Posted: Mon Jul 07, 2003 6:11 pm
by m3rajk
in the first, i'm pretty sure that { is a special charater, so { and } should be \{ and \} respectively

in both of them, what i found was that the first entry was an empty string if there was nothing before the first delimiter.

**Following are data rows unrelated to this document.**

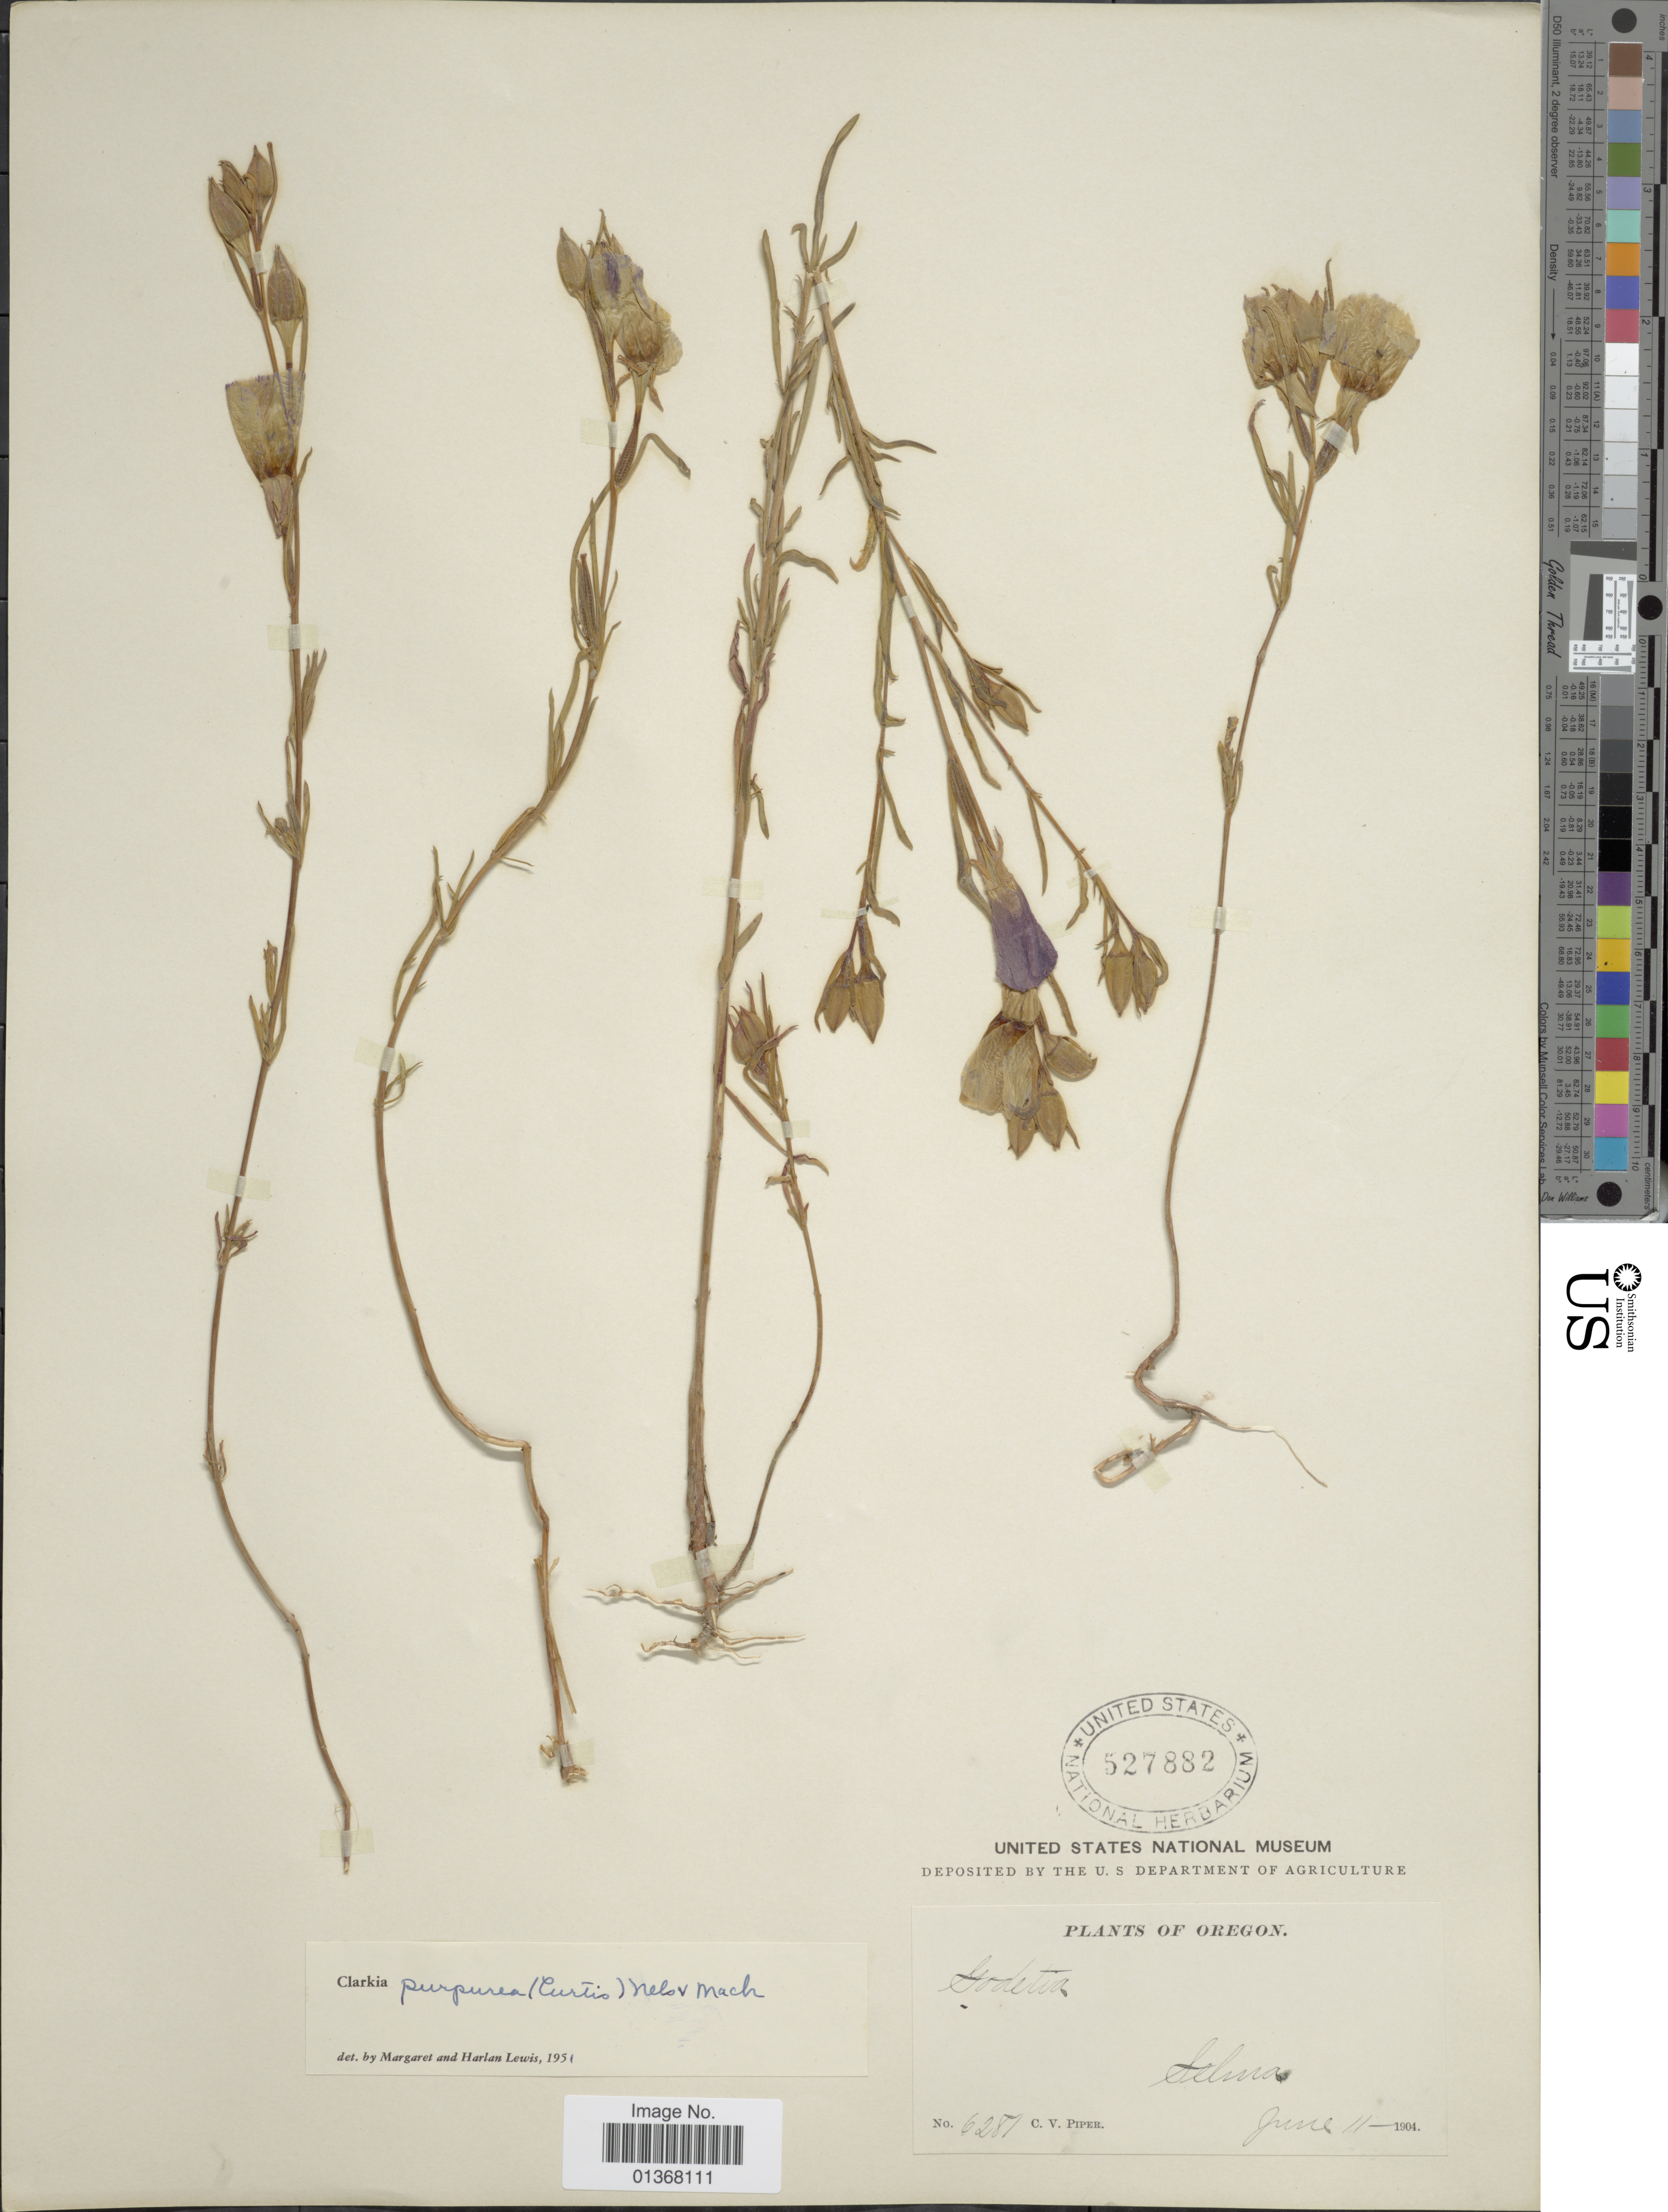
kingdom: Plantae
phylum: Tracheophyta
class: Magnoliopsida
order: Myrtales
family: Onagraceae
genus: Clarkia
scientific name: Clarkia pulchella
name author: Pursh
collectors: C. V. Piper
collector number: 6287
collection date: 1904-06-11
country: United States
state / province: Oregon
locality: Selma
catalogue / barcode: US 527882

here's the function i made to use for myself.. maybe we should send it to php.net for inclusion in version 5 to return an array of substrings...

Code: Select all

</php
function get_sub_pattern($pattern, $inputstring){
  $stage1=preg_split($pattern, $inputstring, -1, PREG_SPLIT_DELIM_CAPTURE);
  $stage2=array();
  $blocks=count($stage1);
  for($i=0;$i<$blocks;$i++){
    if(!(is_long($i/2))){
      $stage2[]=$stage1[$i];
    }
  }
  return $stage2;
}
?>
i should note that i was looking at block of text with the tags [nocode][/nocode] in there and i wanted what was between them, to make it exempt from parsing, so i needed every other line. i think you need stage1... but a mod that should help would be....

Code: Select all

</php
function get_sub_pattern($pattern, $inputstring){
  $stage1=preg_split($pattern, $inputstring, -1, PREG_SPLIT_DELIM_CAPTURE);
  $stage2=array();
  $blocks=count($stage1);
  for($i=0;$i<$blocks;$i++){
    if($i>0){
      $stage2[]=$stage1[$i];
    }
  }
  return $stage2;
}
?>
i called it like this:

$codeexempt=get_sub_pattern('|\[nocode](?U)(.*)\[/nocode]|i', $precode);

i didn't check, but did you include the i at the end?
without the i, you're looking for :
<entry>(U?)(.*)</entry>

with the i, you'll match <Entry>, <eNtry>, <enTry>, <entRy>, <ENTry> and any other variation you can think of. the i does case insensitivity... might actually help

Posted: Mon Jul 07, 2003 6:50 pm
by McGruff
I think tjhis is it (my regex is pretty shaky):

preg_match_all("#<tag>(.*?)</tag>#si", $string, $matches);

Strings should be in $matches[1].

Do a separate pass for each tag.

Posted: Tue Aug 05, 2003 5:13 pm
by discostu
I can't figure out how to get this working over multiple lines.

Code: Select all

preg_match_all ("/(<([\w]+)[^>]*>)(.*)(<\/\\2>)/",$contents,$matches);
Because the '.' restricts to all characters but newline where as I want all characters including newline. I tried changing it to (.*|\n*) (for OR NEWLINE), but that didn't work. I guess i'm just too inexperienced with regex.

Thanks! :D

Posted: Tue Aug 05, 2003 6:08 pm
by McGruff
This is a useful tool for testing expressions:

http://www.weitz.de/regex-coach/#install

Posted: Tue Aug 05, 2003 6:30 pm
by patrikG
discostu wrote:I can't figure out how to get this working over multiple lines.

Code: Select all

preg_match_all ("/(<([\w]+)[^>]*>)(.*)(<\/\\2>)/",$contents,$matches);
Because the '.' restricts to all characters but newline where as I want all characters including newline. I tried changing it to (.*|\n*) (for OR NEWLINE), but that didn't work. I guess i'm just too inexperienced with regex.

Thanks! :D
use /s - it sets regex to include linebreaks, but somehow this parameter doesn't always work reliably. Hence also include \r\n in your regex - \n is not recognised as a proper linebreak by PHP's regex parser.

Code: Select all

preg_match_all ("/(<([\w]+)[^>]*>)(.*[\r\n]*)(<\/\\2>)/s",$contents,$matches);